Text segment
BEGIN
HannahVMeyer commented 4 years ago

Is this your data or the reference data set?

On 2 Jun 2020, at 20:00, Roxanna KL notifications@github.com wrote:  Quite a few individuals and markers failed QC.

— You are receiving this because you authored the thread. Reply to this email directly, view it on GitHub, or unsubscribe.

rskl92 commented 4 years ago

its the reference dataset.

rskl92 commented 4 years ago

I ran the following, setting dont.check_relatedness=FALSE, as I had already generated this file (which took a long time) and I've attached the output. I thought that would incorporate the already created relatedness fail IBD file but I don't think it has, as shown in the figures. Is there any way of incorporating already created files into the code? This is QC on the original study genetic dataset.

(https://user-images.githubusercontent.com/30495388/83638286-daa7c580-a5a0-11ea-9725-be1514a21ca5.png) ![overview_individuals_ABCD]

fail_individuals <- perIndividualQC(indir=qcdir, qcdir=qcdir, name="ABCD_data_with_sex", dont.check_ancestry =TRUE,dont.check_relatedness=TRUE, path2plink=path2plink, verbose=TRUE, interactive=TRUE)
END
Collected material
BEGIN
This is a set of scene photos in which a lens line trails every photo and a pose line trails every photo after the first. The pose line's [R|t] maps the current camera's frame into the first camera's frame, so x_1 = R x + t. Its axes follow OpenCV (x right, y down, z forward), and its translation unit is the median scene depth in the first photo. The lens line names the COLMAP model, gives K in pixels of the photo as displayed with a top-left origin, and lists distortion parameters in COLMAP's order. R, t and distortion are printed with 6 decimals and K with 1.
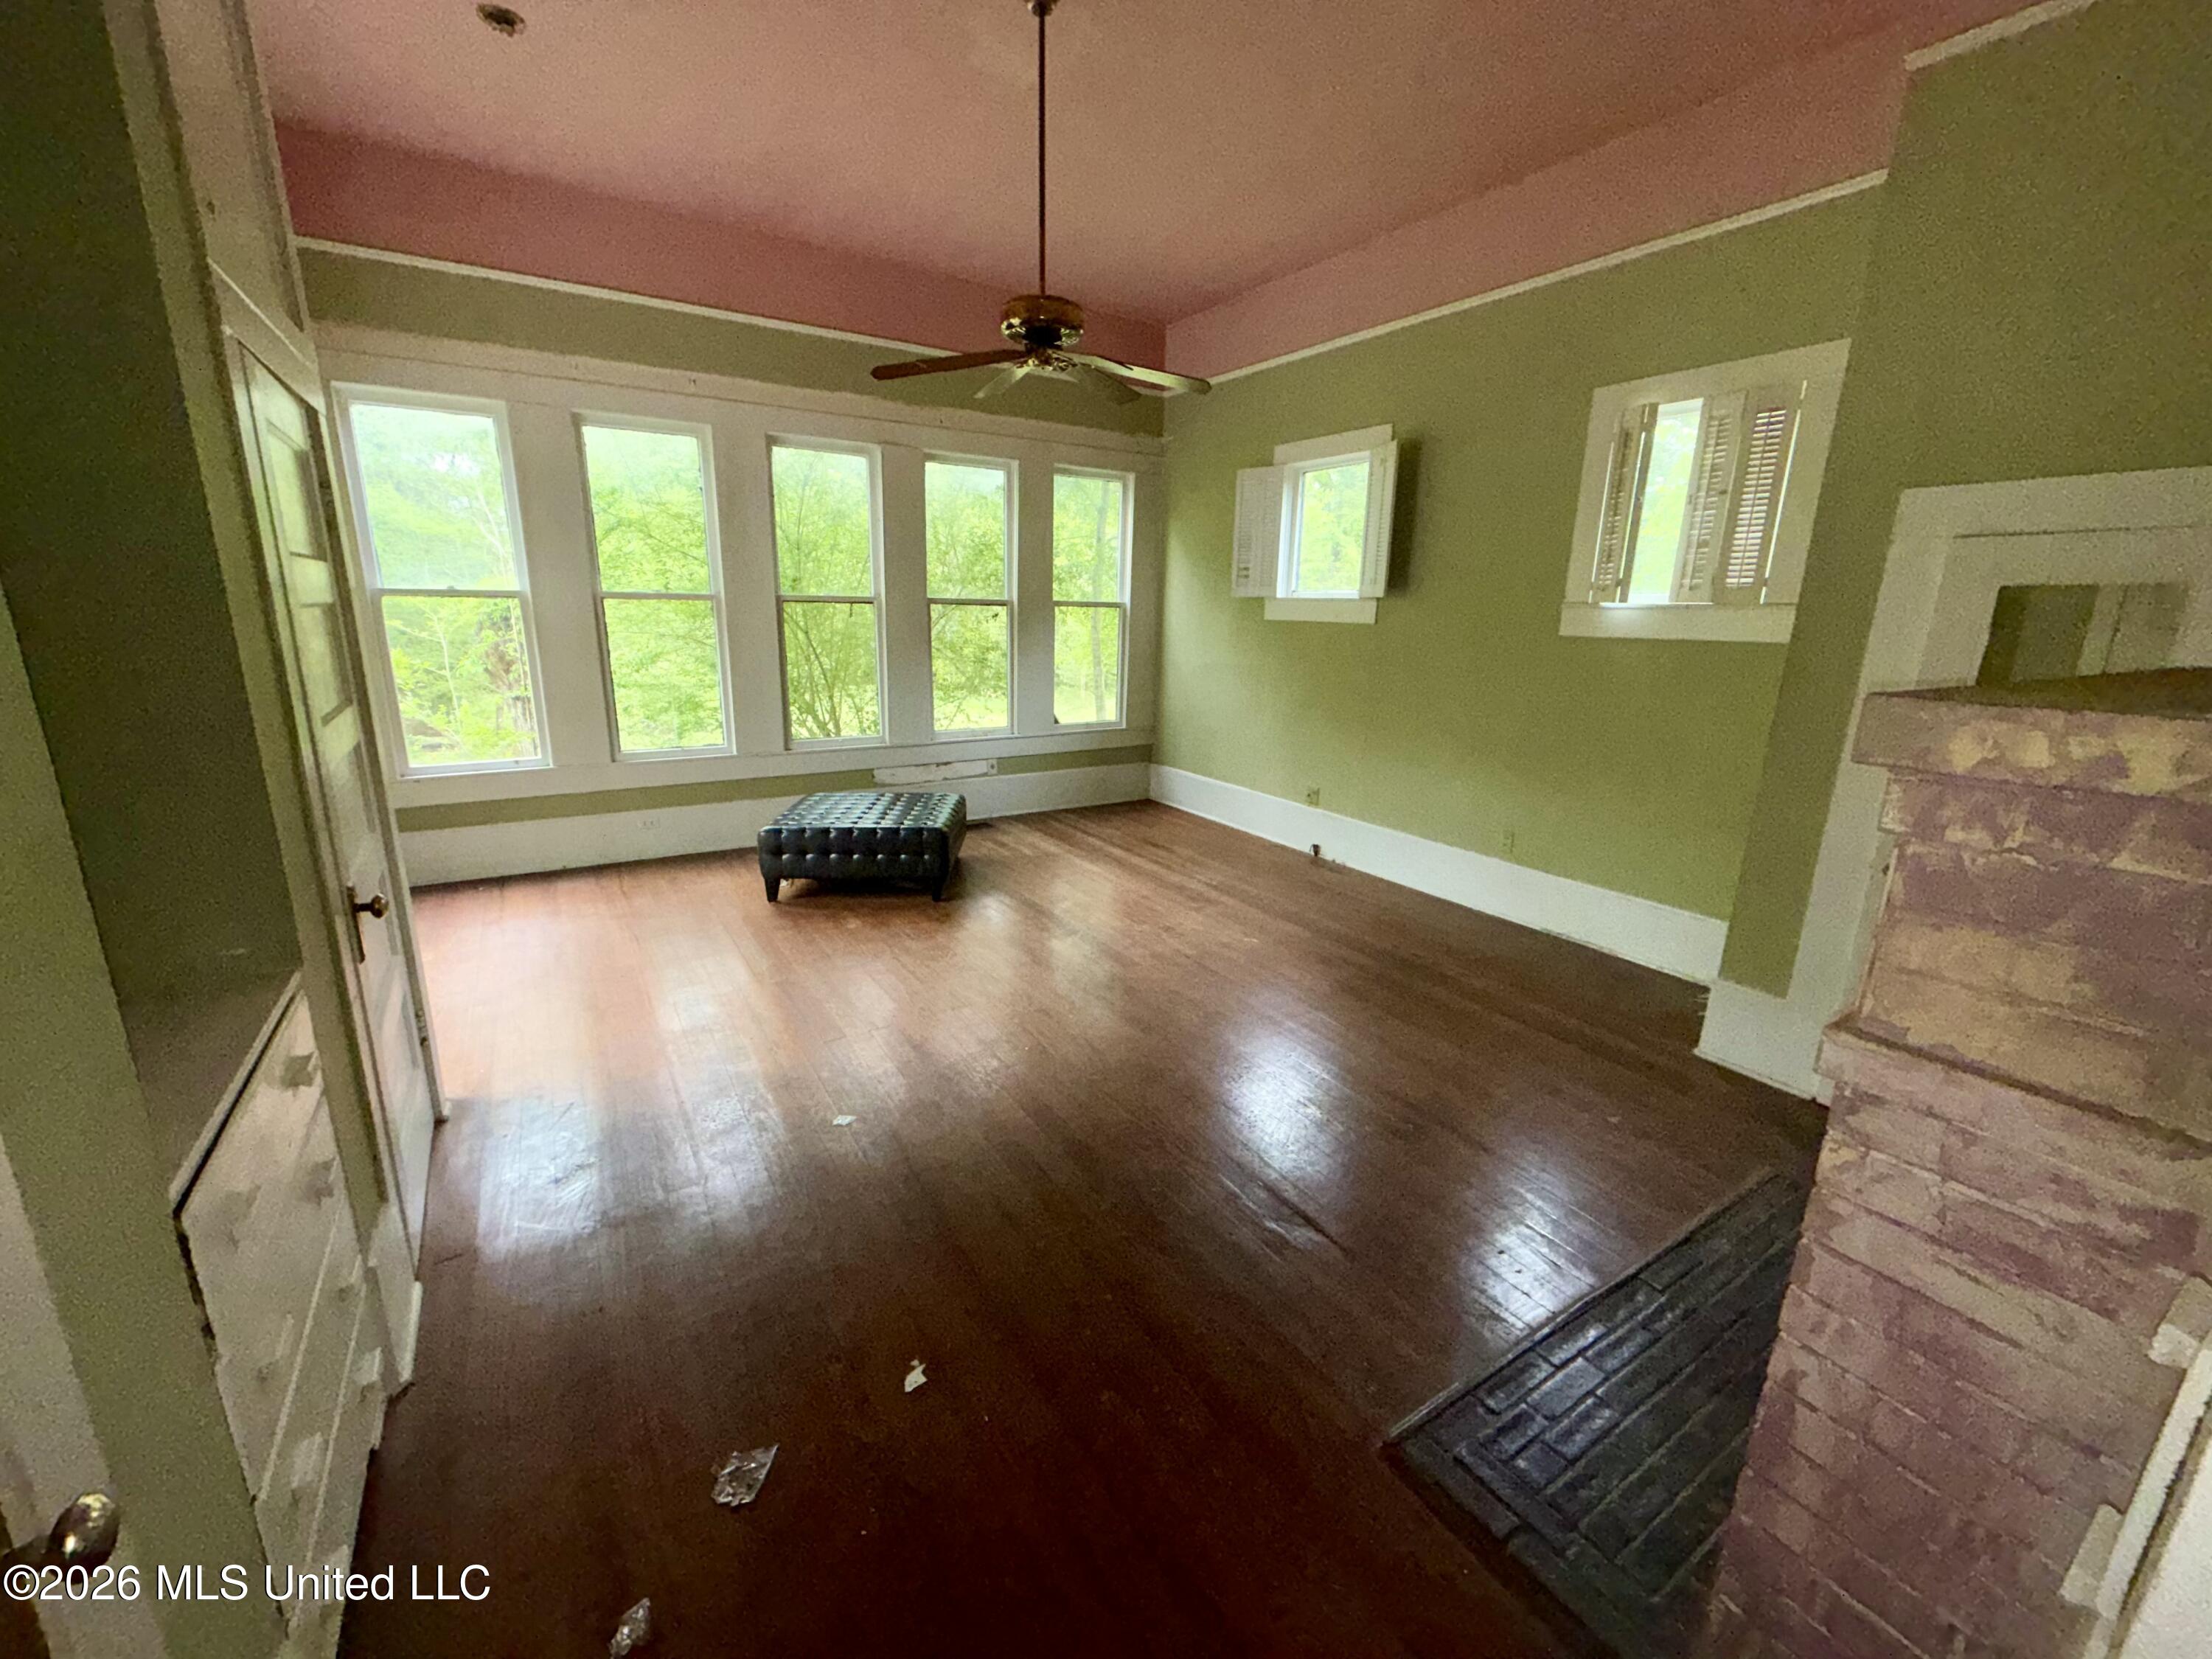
lens RADIAL K [[876.7, 0, 1104.8], [0, 876.7, 832.4], [0, 0, 1]] dist [-0.000850, 0.000483]
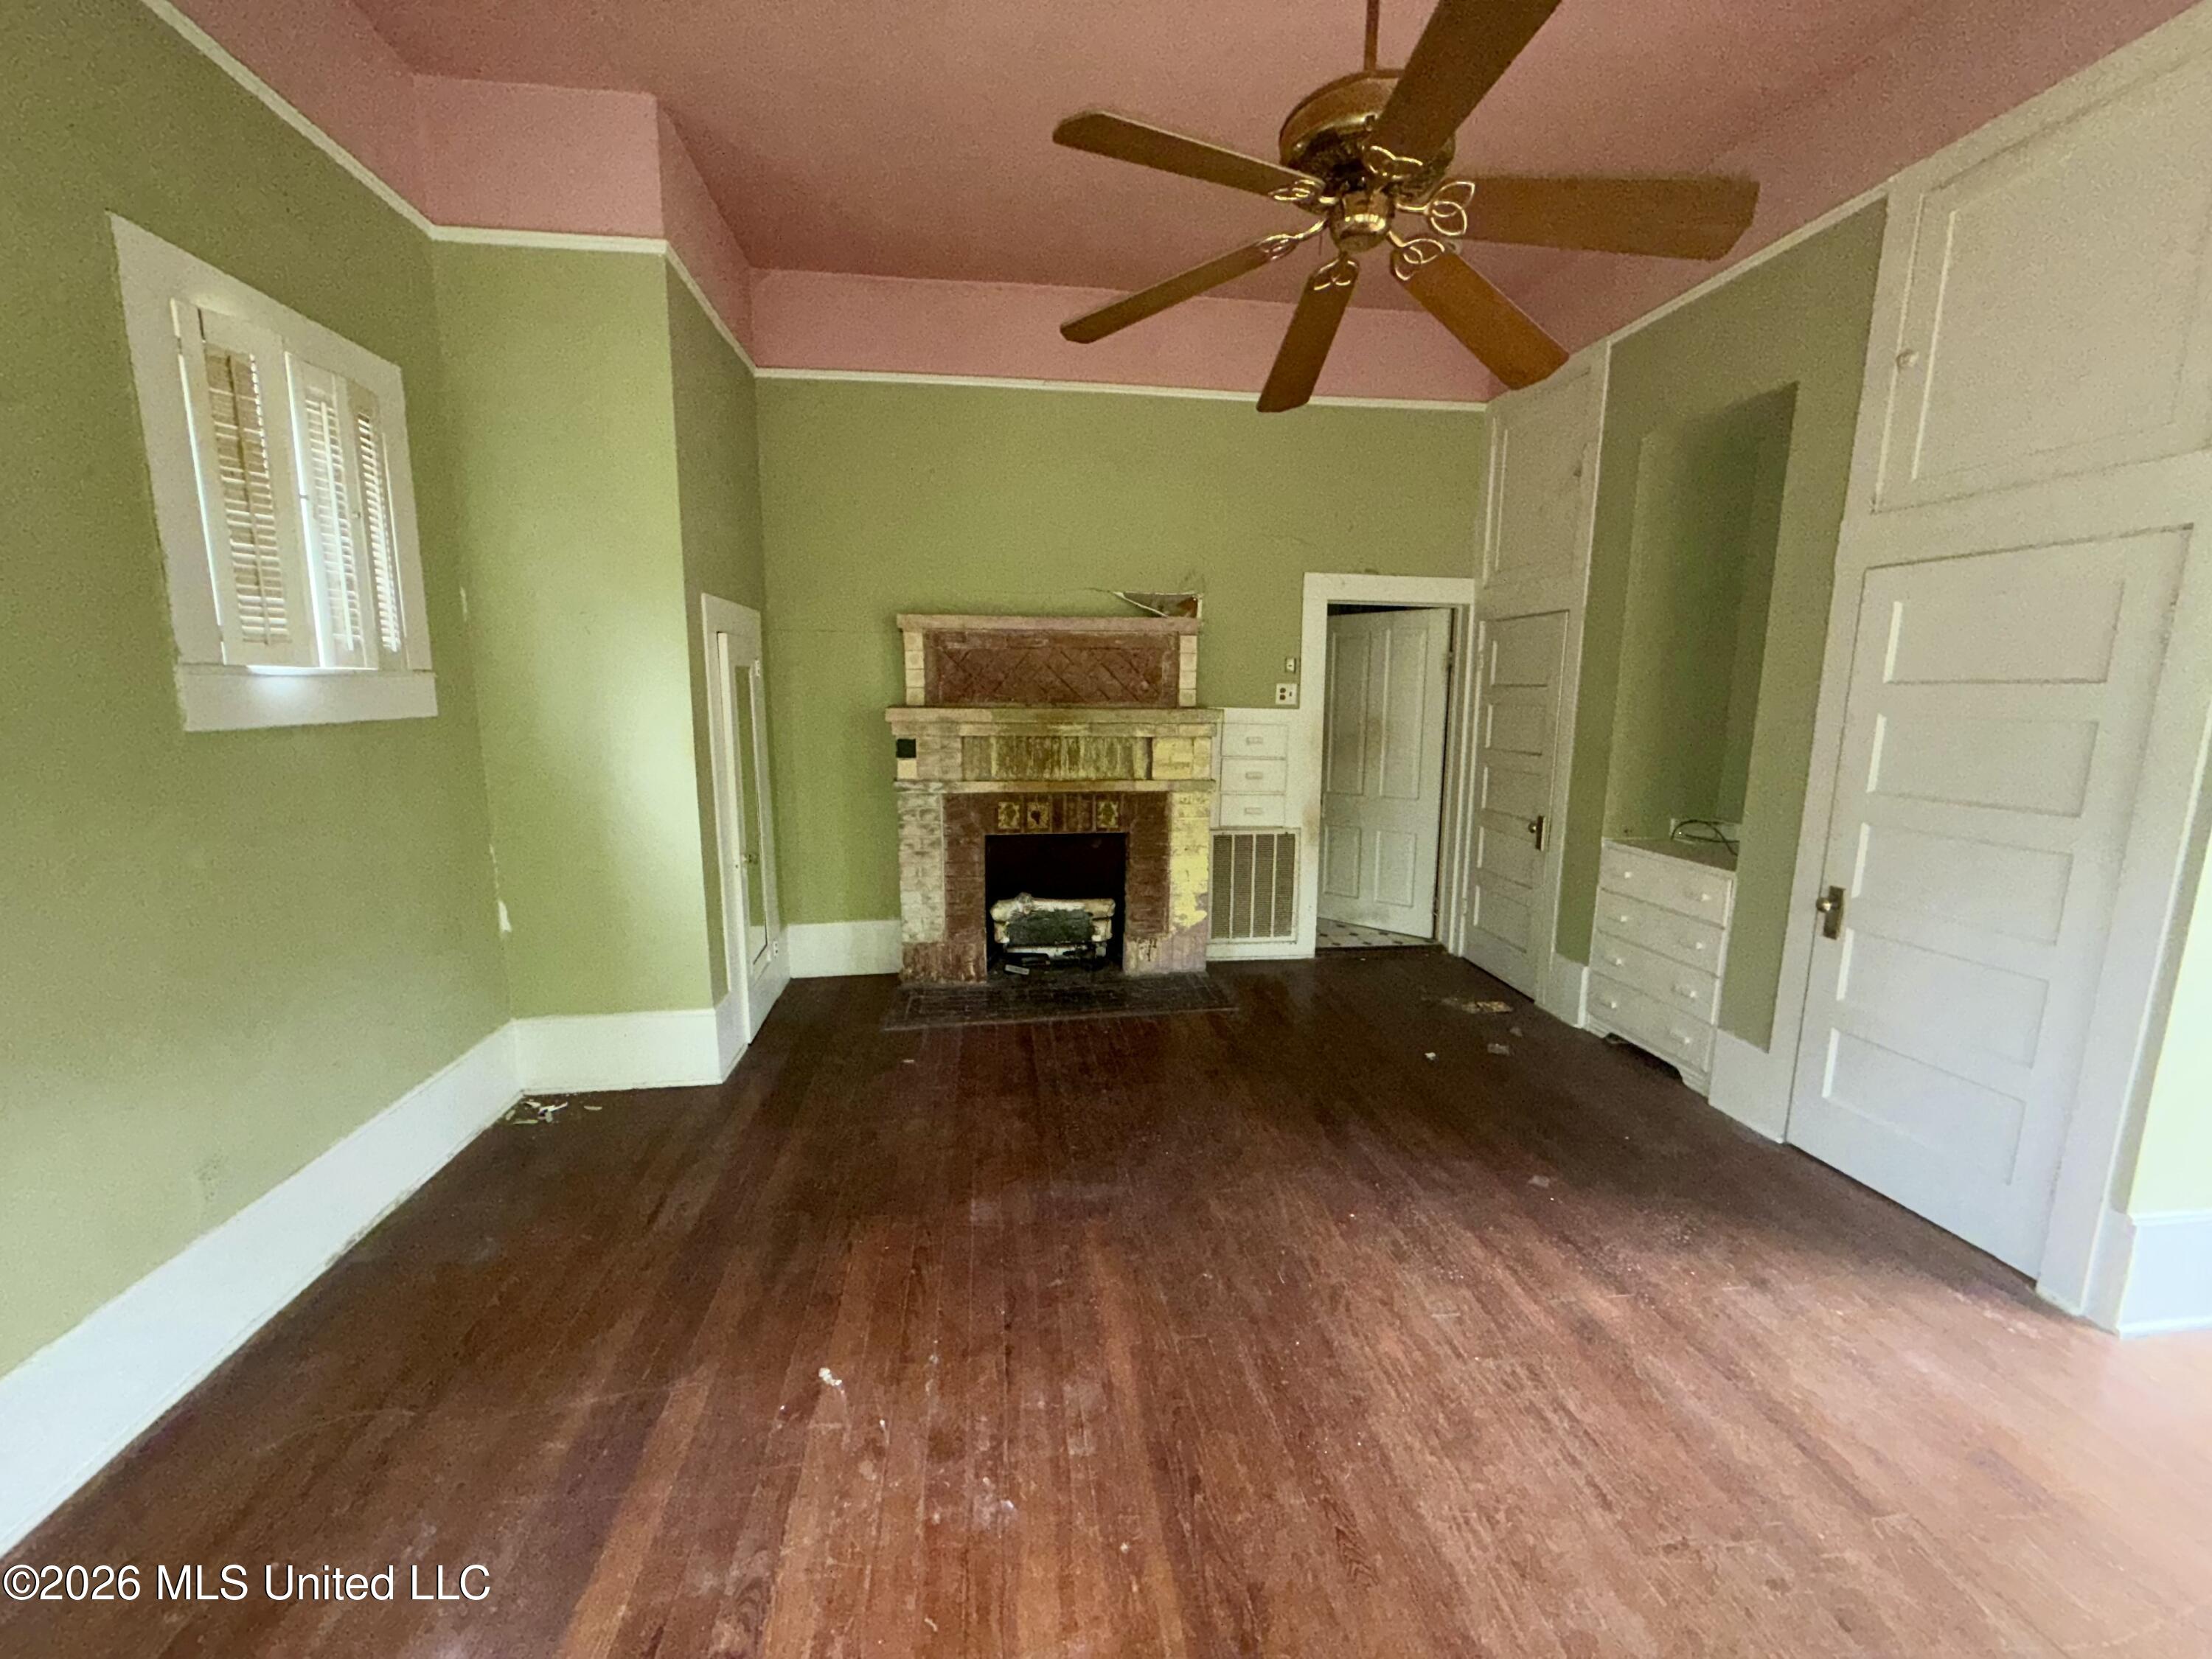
lens RADIAL K [[876.7, 0, 1097.7], [0, 876.7, 823.8], [0, 0, 1]] dist [-0.000850, 0.000483]
pose [[-0.907257, -0.084735, 0.411953, -0.141091], [0.085520, 0.921862, 0.377963, -0.338349], [-0.411790, 0.378140, -0.829119, 1.295923]]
END
Assignment
Carry on the GitHub thread about quality control of the genetic dataset from the point where it stops.

Answer below
ggplot2::ggsave("fail_individuals_ABCD.png")

overview_individuals <- overviewPerIndividualQC(fail_individuals, interactive=FALSE) ggplot2::ggsave("overview_individuals_ABCD.png")

fail_markers_ABCD

fail_markers <- perMarkerQC(indir=qcdir, qcdir=qcdir, name="all_phase3.no_duplicate_variants.no_ac_gt_snps.clean", path2plink=path2plink, verbose=TRUE, interactive=FALSE) ggplot2::ggsave("fail_markers_ABCD.png")

overview_marker <- overviewPerMarkerQC(fail_markers, interactive=FALSE)

ggplot2::ggsave("overview_markers_ABCD.png"

HannahVMeyer commented 4 years ago

no, currently there is no option to provide an already computed list of fail-IDs, but that might be something to consider implementing for the future. But in this case, I was also more interested in individuals failing due to missingness and outlying heterozygosity. Could you show the perIndividualQC results plots as well please?

rskl92 commented 4 years ago

overview_individuals_ABCD

HannahVMeyer commented 4 years ago

just as a point of caution: here, you ran perIndividualQC on the whole dataset, but perMarkerQC on the subset used for the merge only. This might have been accidental, but want to caution you to use these results downstream.

I do not know what is going wrong between your samples and the merge with the reference data. I would recommend for now to try and download the HapMap dataset as described in this vignette and try the merge with these and see if the problem persists.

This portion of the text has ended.